Data extracts ::

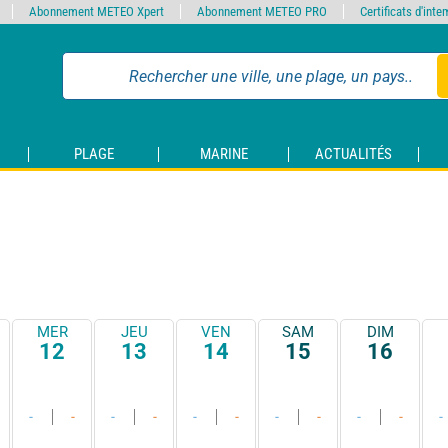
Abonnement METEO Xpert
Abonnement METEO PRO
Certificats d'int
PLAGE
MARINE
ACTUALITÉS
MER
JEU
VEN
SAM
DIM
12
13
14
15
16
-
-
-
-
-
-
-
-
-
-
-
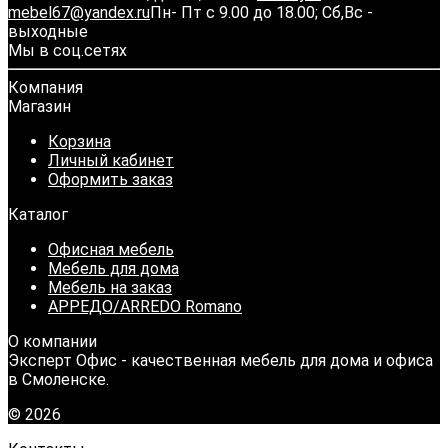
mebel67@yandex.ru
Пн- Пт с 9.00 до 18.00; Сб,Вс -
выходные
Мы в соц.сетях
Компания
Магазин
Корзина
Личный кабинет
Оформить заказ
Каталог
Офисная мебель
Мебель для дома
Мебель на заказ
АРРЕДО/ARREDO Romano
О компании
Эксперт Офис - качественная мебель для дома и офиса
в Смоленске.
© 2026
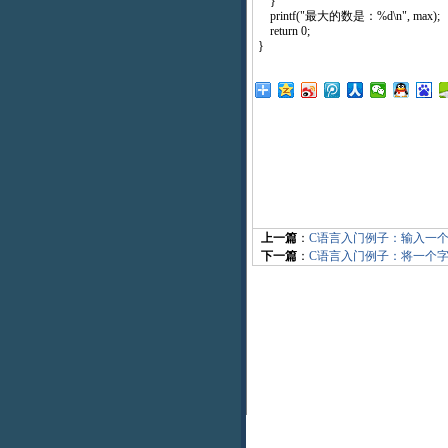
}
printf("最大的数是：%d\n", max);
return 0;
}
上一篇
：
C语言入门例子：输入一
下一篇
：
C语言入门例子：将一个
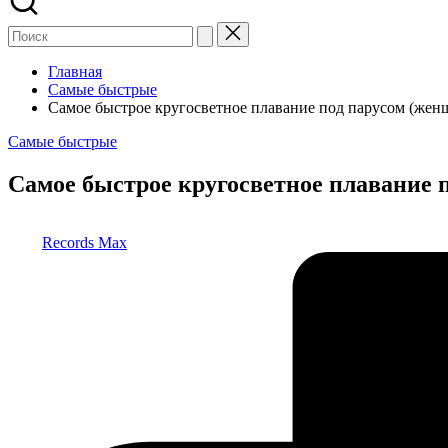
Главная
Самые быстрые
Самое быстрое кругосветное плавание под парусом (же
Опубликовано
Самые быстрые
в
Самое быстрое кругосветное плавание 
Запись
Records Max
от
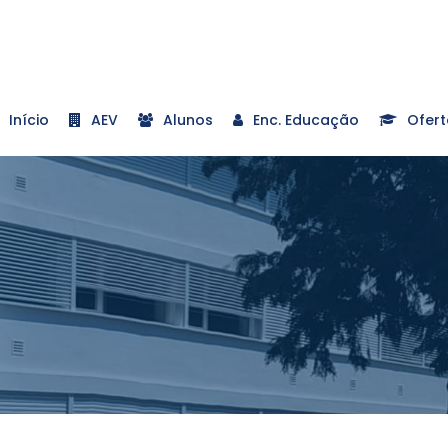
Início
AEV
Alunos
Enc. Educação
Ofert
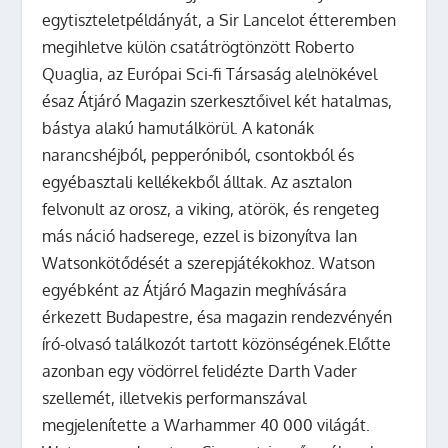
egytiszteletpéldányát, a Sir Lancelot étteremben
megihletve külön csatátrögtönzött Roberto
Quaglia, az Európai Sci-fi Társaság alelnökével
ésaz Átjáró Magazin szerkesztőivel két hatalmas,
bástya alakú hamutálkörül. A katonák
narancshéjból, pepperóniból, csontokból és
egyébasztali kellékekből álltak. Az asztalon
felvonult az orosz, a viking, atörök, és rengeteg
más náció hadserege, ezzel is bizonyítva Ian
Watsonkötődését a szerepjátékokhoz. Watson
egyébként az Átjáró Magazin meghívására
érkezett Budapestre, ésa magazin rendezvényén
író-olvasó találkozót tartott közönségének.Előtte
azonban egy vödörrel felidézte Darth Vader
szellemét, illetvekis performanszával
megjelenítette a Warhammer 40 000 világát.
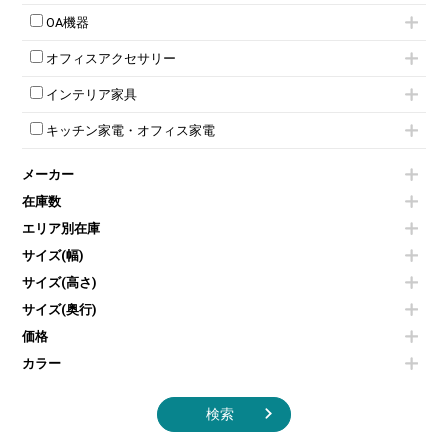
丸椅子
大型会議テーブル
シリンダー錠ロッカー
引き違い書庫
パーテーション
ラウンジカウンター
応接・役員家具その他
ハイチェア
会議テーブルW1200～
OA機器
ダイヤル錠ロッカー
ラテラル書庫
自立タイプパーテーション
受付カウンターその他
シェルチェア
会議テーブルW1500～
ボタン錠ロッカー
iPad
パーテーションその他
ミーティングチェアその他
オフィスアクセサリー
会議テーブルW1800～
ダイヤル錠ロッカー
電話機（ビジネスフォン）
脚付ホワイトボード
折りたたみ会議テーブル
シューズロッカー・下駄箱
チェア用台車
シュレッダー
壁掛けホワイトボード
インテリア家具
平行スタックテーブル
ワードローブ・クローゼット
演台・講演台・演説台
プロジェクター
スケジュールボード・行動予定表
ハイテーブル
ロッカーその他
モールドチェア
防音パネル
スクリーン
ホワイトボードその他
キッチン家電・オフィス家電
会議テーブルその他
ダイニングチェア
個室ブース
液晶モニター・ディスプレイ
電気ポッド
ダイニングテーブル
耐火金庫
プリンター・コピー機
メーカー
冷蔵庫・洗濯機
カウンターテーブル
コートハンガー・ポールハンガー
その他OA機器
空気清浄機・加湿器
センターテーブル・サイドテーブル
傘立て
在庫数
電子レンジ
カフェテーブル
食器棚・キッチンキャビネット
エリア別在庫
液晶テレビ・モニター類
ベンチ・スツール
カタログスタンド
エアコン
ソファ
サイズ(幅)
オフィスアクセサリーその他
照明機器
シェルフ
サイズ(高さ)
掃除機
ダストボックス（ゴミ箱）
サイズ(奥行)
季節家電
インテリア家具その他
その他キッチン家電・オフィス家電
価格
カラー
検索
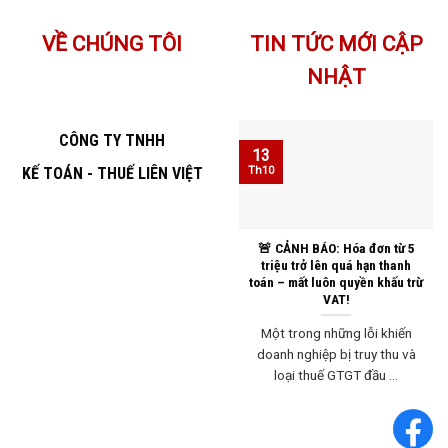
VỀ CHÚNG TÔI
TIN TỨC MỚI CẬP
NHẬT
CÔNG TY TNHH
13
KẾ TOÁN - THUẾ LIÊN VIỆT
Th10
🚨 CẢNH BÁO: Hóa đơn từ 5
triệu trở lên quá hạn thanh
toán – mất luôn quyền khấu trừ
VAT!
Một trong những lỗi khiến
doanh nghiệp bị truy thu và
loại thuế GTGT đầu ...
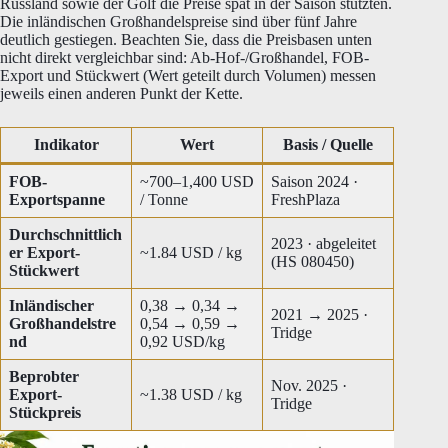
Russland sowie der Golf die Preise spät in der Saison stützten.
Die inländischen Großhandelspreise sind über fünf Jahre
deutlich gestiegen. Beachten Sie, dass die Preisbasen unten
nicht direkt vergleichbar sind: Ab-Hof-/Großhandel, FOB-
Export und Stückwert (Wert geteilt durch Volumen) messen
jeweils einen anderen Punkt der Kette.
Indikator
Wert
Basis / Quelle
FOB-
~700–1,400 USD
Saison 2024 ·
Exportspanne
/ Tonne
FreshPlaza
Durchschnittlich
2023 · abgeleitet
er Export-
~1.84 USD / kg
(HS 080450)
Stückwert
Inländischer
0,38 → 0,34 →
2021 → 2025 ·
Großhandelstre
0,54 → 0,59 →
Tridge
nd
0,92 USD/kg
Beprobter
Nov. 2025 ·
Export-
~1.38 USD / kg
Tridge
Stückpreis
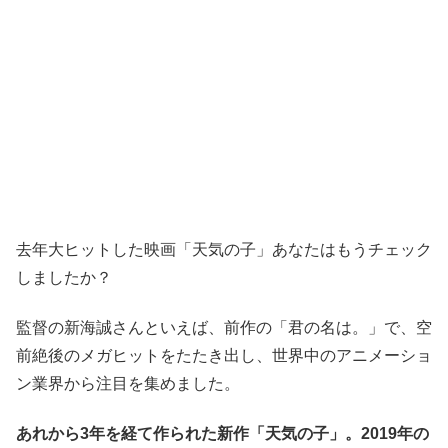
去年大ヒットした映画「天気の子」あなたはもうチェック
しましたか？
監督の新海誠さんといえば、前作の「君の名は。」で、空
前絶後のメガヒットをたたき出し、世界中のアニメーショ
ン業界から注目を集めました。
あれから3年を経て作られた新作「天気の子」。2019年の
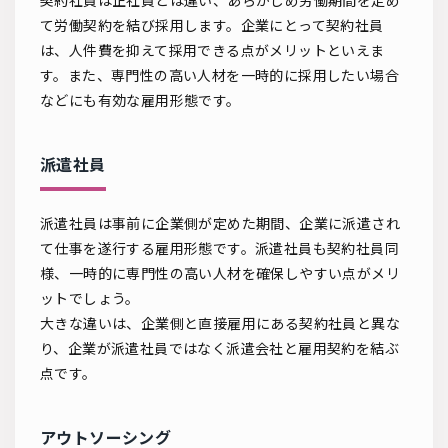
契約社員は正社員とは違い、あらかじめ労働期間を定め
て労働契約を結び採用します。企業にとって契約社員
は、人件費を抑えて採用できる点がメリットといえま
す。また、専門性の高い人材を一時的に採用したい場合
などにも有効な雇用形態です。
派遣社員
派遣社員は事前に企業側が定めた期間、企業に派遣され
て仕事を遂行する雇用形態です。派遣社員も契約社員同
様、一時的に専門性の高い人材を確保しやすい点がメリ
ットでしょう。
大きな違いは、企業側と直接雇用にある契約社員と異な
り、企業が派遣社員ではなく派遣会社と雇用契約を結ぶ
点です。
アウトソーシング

Task :: Using the entries above, repeat exactly the lines from the one with "会議テーブルW1200～" to the one with "Hóa đơn từ 5", both included, and leave the pictures behind.

Result ::
会議テーブルW1200～
OA機器
ダイヤル錠ロッカー
ラテラル書庫
自立タイプパーテーション
受付カウンターその他
シェルチェア
会議テーブルW1500～
ボタン錠ロッカー
iPad
パーテーションその他
ミーティングチェアその他
オフィスアクセサリー
会議テーブルW1800～
ダイヤル錠ロッカー
電話機（ビジネスフォン）
脚付ホワイトボード
折りたたみ会議テーブル
シューズロッカー・下駄箱
チェア用台車
シュレッダー
壁掛けホワイトボード
インテリア家具
平行スタックテーブル
ワードローブ・クローゼット
演台・講演台・演説台
プロジェクター
スケジュールボード・行動予定表
ハイテーブル
ロッカーその他
モールドチェア
防音パネル
スクリーン
ホワイトボードその他
キッチン家電・オフィス家電
会議テーブルその他
ダイニングチェア
個室ブース
液晶モニター・ディスプレイ
電気ポッド
ダイニングテーブル
耐火金庫
プリンター・コピー機
メーカー
冷蔵庫・洗濯機
カウンターテーブル
コートハンガー・ポールハンガー
その他OA機器
空気清浄機・加湿器
センターテーブル・サイドテーブル
傘立て
在庫数
電子レンジ
カフェテーブル
食器棚・キッチンキャビネット
エリア別在庫
液晶テレビ・モニター類
ベンチ・スツール
カタログスタンド
エアコン
ソファ
サイズ(幅)
オフィスアクセサリーその他
照明機器
シェルフ
サイズ(高さ)
掃除機
ダストボックス（ゴミ箱）
サイズ(奥行)
季節家電
インテリア家具その他
その他キッチン家電・オフィス家電
価格
カラー
検索
VỀ CHÚNG TÔI
TIN TỨC MỚI CẬP
NHẬT
CÔNG TY TNHH
13
KẾ TOÁN - THUẾ LIÊN VIỆT
Th10
🚨 CẢNH BÁO: Hóa đơn từ 5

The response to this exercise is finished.